The great irony is that while the flesh boxes out the Spirit, the Spirit will never allow the flesh to find success. This is why Paul then says, “These are contrary to one another, so that you do not do the things that you wish. But if you are led by the Spirit, you are not under the law.” 

You see, the flesh uses the law to try to manufacture a result that can only be yielded “by the Spirit.” And yet, not only does the flesh fail because the law is powerless (“you do not do the things you wish”), the attempt itself suppress the only power that can bring success.

What does “the lust of the flesh” actually produce in my life (“fulfill”)? Answer… The flesh only produces a pseudo-moralism that God rejects and one the Spirit actively resists so that it only leads to spiritual frustration and failure! Paul’s point is that in Galatia legalism fed their flesh, robbed them of the supernatural power of God’s Spirit, and had failed to yield righteous-living as evidenced by their lack of love for one another!

So what was the remedy? How were these Galatians going to be able to reject the flesh and break free of legalism? How were they going to “cast away the bondwomen and her child” so that God’s work could be accomplished in their lives through God’s Spirit? 

The answer: If the flesh and Spirit are “contrary to one another” and therefore cannot work in concert, the solution is to simply “walk in the Spirit!” In a profound sense the only way self will advocate the throne is for the will to enthrone the Spirit!

This word “walk” literally means “to live” and was a common way of describing the way in which someone lived their life.
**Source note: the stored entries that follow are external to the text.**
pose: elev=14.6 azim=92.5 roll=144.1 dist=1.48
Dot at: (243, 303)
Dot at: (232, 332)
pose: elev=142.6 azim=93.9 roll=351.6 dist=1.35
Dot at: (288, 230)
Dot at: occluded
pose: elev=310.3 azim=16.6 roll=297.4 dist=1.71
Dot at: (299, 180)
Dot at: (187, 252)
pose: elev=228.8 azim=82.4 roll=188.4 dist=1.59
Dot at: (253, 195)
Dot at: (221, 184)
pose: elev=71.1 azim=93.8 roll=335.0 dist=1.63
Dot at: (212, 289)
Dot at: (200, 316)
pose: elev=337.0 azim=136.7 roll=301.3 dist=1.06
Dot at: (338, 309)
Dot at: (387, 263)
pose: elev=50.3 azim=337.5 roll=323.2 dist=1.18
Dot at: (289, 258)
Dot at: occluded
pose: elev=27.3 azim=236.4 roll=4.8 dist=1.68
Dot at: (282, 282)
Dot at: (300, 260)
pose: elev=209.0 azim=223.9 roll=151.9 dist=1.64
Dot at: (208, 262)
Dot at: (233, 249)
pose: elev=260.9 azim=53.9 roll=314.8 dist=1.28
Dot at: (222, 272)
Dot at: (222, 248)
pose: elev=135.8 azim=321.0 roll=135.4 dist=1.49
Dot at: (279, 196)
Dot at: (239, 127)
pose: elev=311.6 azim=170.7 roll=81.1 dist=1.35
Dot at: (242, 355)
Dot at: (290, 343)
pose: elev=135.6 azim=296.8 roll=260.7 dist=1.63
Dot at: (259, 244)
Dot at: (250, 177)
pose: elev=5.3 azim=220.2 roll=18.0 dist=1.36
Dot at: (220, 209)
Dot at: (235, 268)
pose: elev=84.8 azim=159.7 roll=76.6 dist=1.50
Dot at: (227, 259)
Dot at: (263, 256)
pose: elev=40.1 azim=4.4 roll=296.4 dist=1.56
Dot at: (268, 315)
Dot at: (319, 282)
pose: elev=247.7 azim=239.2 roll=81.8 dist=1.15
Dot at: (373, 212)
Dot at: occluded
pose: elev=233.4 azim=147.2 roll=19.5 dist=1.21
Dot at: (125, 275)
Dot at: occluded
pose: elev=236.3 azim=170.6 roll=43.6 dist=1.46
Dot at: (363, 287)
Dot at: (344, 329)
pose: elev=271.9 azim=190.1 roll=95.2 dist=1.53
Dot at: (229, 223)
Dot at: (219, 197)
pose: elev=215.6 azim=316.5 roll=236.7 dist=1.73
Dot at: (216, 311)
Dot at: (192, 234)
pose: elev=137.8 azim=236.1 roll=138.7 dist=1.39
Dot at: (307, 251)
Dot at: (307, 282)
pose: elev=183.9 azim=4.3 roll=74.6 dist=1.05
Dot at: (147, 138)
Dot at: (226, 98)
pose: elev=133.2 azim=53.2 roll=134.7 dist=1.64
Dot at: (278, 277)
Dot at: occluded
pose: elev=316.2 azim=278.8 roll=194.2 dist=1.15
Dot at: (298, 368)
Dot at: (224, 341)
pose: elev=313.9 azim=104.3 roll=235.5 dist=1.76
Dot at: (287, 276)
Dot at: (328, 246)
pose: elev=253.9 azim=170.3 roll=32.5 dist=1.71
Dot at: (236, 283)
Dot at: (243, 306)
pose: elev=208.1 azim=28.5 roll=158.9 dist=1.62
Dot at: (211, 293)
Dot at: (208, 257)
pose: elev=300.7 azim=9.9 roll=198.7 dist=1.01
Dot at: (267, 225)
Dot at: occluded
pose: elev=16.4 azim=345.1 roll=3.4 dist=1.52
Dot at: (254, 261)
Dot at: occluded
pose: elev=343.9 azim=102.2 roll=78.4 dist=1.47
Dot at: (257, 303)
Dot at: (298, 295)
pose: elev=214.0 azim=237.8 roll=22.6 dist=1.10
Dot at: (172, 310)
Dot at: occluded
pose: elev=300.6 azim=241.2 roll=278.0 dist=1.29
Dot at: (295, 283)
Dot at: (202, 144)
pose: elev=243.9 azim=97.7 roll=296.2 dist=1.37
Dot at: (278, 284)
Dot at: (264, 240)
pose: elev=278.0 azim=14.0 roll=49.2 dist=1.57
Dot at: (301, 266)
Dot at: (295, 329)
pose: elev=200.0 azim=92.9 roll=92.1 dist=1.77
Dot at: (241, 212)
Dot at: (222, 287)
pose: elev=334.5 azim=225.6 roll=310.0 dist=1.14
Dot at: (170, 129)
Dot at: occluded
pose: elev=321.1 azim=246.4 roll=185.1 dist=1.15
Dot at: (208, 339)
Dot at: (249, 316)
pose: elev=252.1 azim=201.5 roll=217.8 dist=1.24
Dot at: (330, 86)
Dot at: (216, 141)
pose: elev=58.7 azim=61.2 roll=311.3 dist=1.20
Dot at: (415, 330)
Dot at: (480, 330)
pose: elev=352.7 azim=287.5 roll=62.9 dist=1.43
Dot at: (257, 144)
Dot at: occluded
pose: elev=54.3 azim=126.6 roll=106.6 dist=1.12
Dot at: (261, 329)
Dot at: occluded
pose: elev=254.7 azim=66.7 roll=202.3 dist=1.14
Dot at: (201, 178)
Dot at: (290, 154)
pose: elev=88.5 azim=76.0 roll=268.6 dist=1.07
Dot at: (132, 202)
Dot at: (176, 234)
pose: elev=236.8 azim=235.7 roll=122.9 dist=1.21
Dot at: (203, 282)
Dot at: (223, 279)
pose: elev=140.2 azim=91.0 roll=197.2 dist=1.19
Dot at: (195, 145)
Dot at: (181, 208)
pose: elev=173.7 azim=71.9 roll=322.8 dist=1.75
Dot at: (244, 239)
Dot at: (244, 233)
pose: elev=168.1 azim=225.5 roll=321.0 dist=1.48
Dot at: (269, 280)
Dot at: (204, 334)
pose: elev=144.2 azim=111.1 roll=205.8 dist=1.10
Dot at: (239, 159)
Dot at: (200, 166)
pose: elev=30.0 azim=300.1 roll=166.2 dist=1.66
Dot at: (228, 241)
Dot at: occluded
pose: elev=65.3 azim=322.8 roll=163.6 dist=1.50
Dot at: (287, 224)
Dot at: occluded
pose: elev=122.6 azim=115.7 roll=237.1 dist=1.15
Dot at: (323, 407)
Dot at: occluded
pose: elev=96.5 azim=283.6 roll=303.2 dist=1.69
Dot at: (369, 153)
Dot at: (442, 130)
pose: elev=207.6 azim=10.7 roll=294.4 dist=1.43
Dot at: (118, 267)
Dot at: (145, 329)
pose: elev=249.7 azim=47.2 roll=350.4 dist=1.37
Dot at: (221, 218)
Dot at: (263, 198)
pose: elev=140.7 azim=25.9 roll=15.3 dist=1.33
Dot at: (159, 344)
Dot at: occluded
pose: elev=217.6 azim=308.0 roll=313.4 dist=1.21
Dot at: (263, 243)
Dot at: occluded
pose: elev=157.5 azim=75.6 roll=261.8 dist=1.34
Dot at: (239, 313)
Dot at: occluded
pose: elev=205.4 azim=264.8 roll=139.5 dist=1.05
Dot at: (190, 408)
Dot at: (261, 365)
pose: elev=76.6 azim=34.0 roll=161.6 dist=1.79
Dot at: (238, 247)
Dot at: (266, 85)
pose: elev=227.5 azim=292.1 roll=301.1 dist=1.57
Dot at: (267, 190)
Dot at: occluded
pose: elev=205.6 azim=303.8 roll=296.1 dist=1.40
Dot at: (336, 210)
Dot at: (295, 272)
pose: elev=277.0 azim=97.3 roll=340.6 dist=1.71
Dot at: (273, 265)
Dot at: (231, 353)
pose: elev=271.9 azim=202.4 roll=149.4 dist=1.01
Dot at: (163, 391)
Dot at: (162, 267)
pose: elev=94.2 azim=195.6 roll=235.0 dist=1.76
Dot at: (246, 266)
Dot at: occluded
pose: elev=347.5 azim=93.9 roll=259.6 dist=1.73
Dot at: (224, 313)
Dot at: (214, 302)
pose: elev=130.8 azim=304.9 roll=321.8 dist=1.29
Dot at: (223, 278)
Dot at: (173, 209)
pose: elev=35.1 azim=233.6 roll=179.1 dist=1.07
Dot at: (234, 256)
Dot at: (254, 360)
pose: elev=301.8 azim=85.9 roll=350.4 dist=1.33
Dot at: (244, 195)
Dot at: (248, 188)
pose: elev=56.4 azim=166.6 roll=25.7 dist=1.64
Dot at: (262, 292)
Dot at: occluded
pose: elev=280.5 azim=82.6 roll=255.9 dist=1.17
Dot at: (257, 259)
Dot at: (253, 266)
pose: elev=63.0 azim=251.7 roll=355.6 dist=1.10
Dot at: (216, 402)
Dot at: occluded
Note: Paul’s exhortation was “present active” meaning these Galatians needed to first choose to “walk in the Spirit” before then deciding to continue to “walk in the Spirit!” Paul’s not describing a one time decision, but rather a new way of living!

This morning whether it be a battle between the flesh and it’s natural default to act out in a sinful way or it’s more sneaky attempt at self-pleasing through religious moralism, I want to encourage you with a simply yet powerful observation Charles Spurgeon made concerning this battle between the flesh and Spirit. He said, “Dead men don’t wrestle!” 

Please understand, the very nature of the struggle is evidence of an incredible reality… You are alive because you’ve been filled with the Holy Spirit. This flesh is not you! You have not only been made righteous, but God has given you everything you need for Godly living. The solution… “If you don’t want to fulfill the lust of the flesh” choose to “walk in the Spirit!”